Lo amó con el ritmo de cada edad; con el frenesí de los 15, con la intensidad de los 20, con la ansiedad de los 30, con la necesidad de los 40, con la serenidad- si es que puede haber serenidad en el amor- de los 50. Lo amó y lo amará por siempre. Lo sabe ahora que está cerca de los 60.
No hubo barrera que no intentara derrumbar, ni obstáculo, ni tiempo, ni espacio que ella no intentara subvertir, hasta que un día allá en los lejanos 90 entendió (o asumió), lo que había tardado tanto en aceptar: que él no la quería tanto como ella, que no la amaba, que no. Fue doloroso, desgarrador pero esa certeza actuó como un bálsamo, tal vez porque es cierto eso de que la verdad sana... pero a qué precio!
Ella pensó tanto y constató con resignación como todo su quehacer ha estado atravesado por ese amor y ese dolor. Ella siempre decía que su vida con él (porque convivieron contra todo pronóstico) era como un rompecabeza, al que le faltaba una pieza para poderlo entender y la encontró en esa definición. Entonces siguió su existencia que, acompañada de esa certeza, se hizo más definida, simplemente más definida pero más solitaria.

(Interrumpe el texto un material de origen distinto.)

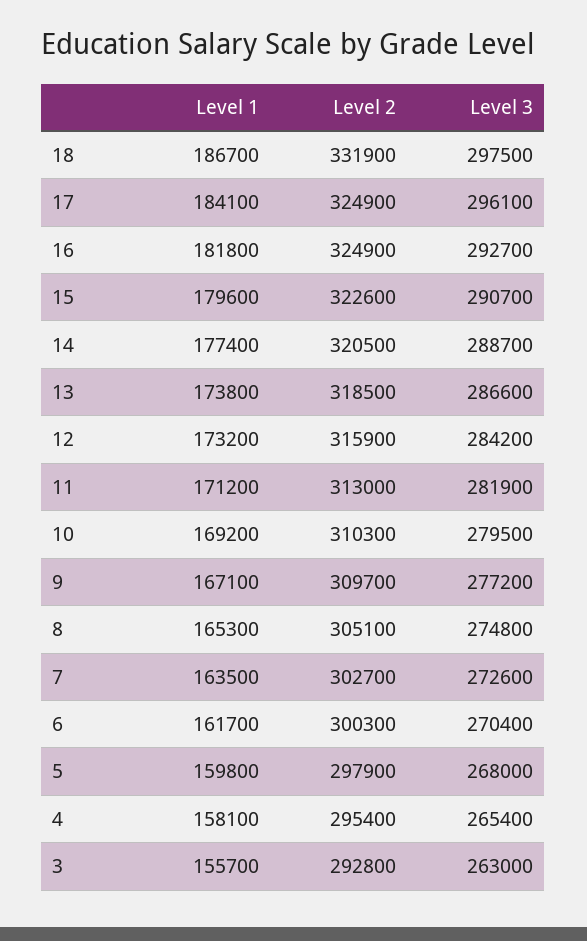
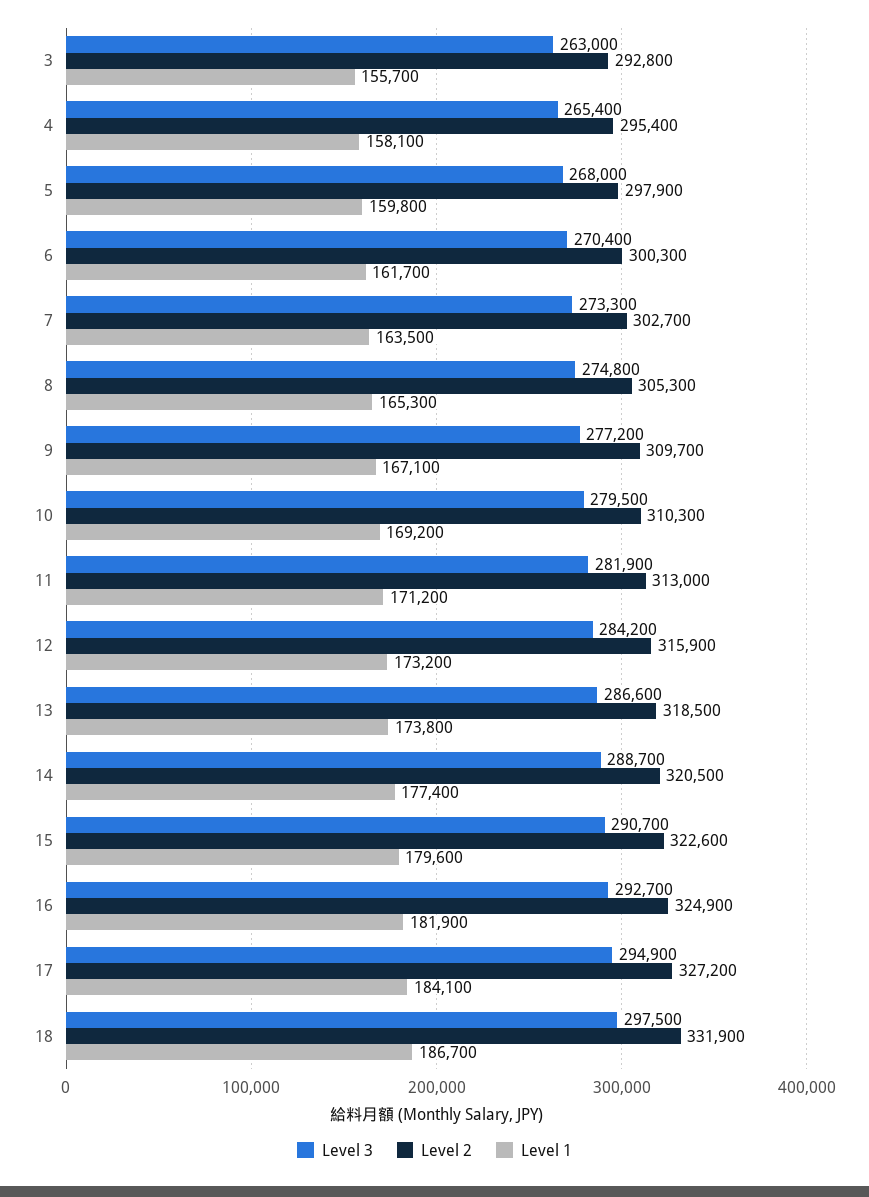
  {
    "Level 1": {
      "18": 186700,
      "17": 184100,
-     "16": 181800,
+     "16": 181900,
      "15": 179600,
      "14": 177400,
      "13": 173800,
      "12": 173200,
      "11": 171200,
      "10": 169200,
      "9": 167100,
      "8": 165300,
      "7": 163500,
      "6": 161700,
      "5": 159800,
      "4": 158100,
      "3": 155700
    },
    "Level 2": {
      "18": 331900,
-     "17": 324900,
+     "17": 327200,
      "16": 324900,
      "15": 322600,
      "14": 320500,
      "13": 318500,
      "12": 315900,
      "11": 313000,
      "10": 310300,
      "9": 309700,
-     "8": 305100,
+     "8": 305300,
      "7": 302700,
      "6": 300300,
      "5": 297900,
      "4": 295400,
      "3": 292800
    },
    "Level 3": {
      "18": 297500,
-     "17": 296100,
+     "17": 294900,
      "16": 292700,
      "15": 290700,
      "14": 288700,
      "13": 286600,
      "12": 284200,
      "11": 281900,
      "10": 279500,
      "9": 277200,
      "8": 274800,
-     "7": 272600,
+     "7": 273300,
      "6": 270400,
      "5": 268000,
      "4": 265400,
      "3": 263000
    }
  }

Ella a veces sueña con él. Ha vuelto a revivir momentos olvidados: ha vuelto a hacer el amor; ha vuelto a cocinar para él, a leer juntos. A vivir. Cuando ella despierta, ella está triste, muy triste. Porque sabe que eso solo pertenece al pasado. Ella dice que eso ocurre cuando- sin querer- duerme del lado donde él lo hacia cuando dormían juntos en ese mismo colchón. Ella cree eso y entonces evita desplazarse a ese lado, otras no, es como una forma de estar viva. Ella piensa que después de él, ella fue desterrada del Paraíso. Ella lo cree.
Ella soñó con él anoche y despertó justo cuando, agarrándole la cara le decía cuándo nos volveremos a ver y entonces las palabras que le dan título a esta crónica (?): el mismo amor, la misma sangre, el mismo deseo, comenzaron a taladrarle la memoria y supo así que había llegado el momento- largamente retrasado- de escribir sobre él.